REQUIREMENT 1:
Reproduce the passage on vectors from "Given \(P(1,4,10)\) and" up to and including "then \(Q = (3,5,9)\)".
REQUIREMENT 2:
According to the passage on vectors, what three changes to the coordinates does the column vector of vector u stand for?
REQUIREMENT 3:
How does the passage on vectors define the position vector?

SOURCE EXTRACT:
::::::
To do this, think of yourself in the position of point \(P\). How many units in each direction would you have to travel to reach point \(Q\)? A quick way to do this is to subtract the values of the coordinates of \(P\) from the coordinates of \(Q\).

\(\overrightarrow {PQ} = \left( \begin{array}{l}- 3 - 1\\ \,\,\,\,\,1 - 4\\- 4 - 8\end{array} \right) = \left( \begin{array}{l}\,\,\,- 4\\\,\,\,- 3\\- 12\end{array} \right)\)

Take care to subtract the right set of coordinates. You'd get a very different answer if you subtracted \(Q\) from \(P\) instead.

Given \(P(1,4,10)\) and \(\overrightarrow {PQ}\) is a representative of vector \(u =\left(\begin{array}{l}\,\,\,\,\,2\\\,\,\,\,\,1\\- 1\end{array} \right)\) find \(Q\).

\(\left(\begin{array}{l}\,\,\,\,\,2\\\,\,\,\,\,1\\- 1\end{array} \right)\) means \(\left( \begin{array}{l}increase\,x\,by\, 2\\increase\,y\,by\, 1\\decrease\,z\,by\, 1\end{array} \right)\)

So if \(P = (1,4,10)\) then \(Q = (3,5,9)\)

The position vector is the vector from the origin to \(P\).

If \(P = (3,4, - 2)\), say, then \(\overrightarrow {OP} = \left( \begin{array}{l}\,\,\,\,\,3\\\,\,\,\,\,4\\- 2 \end{array} \right)\)

\(\overrightarrow {OP}\) is called the position vector of \(P\). We write \(\textbf{p} = \left( \begin{array}{l}\,\,\,\,\,3\\\,\,\,\,\,4\\- 2\end{array} \right)\)

If \(\overrightarrow {PQ} = \left( \begin{array}{l}\,\,\,\,\,5\\\,\,\,\,\,4\\- 2\end{array} \right)\) then the length or magnitude of \(\overrightarrow {PQ}\), written as \(\left| {\overrightarrow {PQ} } \right|\), is given by:

\(\left| {\overrightarrow {PQ} } \right| = \sqrt {{5^2} + {4^2} + {{( - 2)}^2}} = \sqrt {45}=3\sqrt {5}\)
::::::
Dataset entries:

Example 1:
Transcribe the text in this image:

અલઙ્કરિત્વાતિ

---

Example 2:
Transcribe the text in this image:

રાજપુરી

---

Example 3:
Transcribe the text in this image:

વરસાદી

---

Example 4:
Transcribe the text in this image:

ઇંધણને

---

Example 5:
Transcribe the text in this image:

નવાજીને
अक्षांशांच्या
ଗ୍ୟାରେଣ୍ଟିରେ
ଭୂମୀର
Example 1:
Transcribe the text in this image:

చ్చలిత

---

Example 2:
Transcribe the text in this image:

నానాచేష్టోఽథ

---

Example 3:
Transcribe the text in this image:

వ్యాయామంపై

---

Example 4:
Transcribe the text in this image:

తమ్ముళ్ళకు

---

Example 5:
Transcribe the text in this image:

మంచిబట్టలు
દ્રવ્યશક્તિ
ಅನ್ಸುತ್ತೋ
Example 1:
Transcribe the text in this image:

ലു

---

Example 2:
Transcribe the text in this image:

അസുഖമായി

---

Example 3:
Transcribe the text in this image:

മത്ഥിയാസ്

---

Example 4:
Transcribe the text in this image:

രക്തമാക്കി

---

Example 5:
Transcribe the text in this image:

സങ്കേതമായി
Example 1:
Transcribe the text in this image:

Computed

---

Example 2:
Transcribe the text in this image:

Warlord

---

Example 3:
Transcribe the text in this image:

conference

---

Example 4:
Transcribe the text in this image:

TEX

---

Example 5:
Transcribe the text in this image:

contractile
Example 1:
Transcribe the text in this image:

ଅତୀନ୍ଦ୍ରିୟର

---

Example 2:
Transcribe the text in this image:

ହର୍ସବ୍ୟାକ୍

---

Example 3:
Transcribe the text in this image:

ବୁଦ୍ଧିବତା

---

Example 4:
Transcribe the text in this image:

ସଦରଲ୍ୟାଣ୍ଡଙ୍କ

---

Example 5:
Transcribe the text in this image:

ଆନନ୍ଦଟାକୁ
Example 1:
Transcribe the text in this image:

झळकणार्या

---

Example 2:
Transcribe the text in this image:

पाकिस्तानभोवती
::::::
EXERCISE OUTPUT 1:
Given \(P(1,4,10)\) and \(\overrightarrow {PQ}\) is a representative of vector \(u =\left(\begin{array}{l}\,\,\,\,\,2\\\,\,\,\,\,1\\- 1\end{array} \right)\) find \(Q\).

\(\left(\begin{array}{l}\,\,\,\,\,2\\\,\,\,\,\,1\\- 1\end{array} \right)\) means \(\left( \begin{array}{l}increase\,x\,by\, 2\\increase\,y\,by\, 1\\decrease\,z\,by\, 1\end{array} \right)\)

So if \(P = (1,4,10)\) then \(Q = (3,5,9)\)

EXERCISE OUTPUT 2:
Increase x by 2, increase y by 1, and decrease z by 1.

EXERCISE OUTPUT 3:
It is the vector from the origin to P.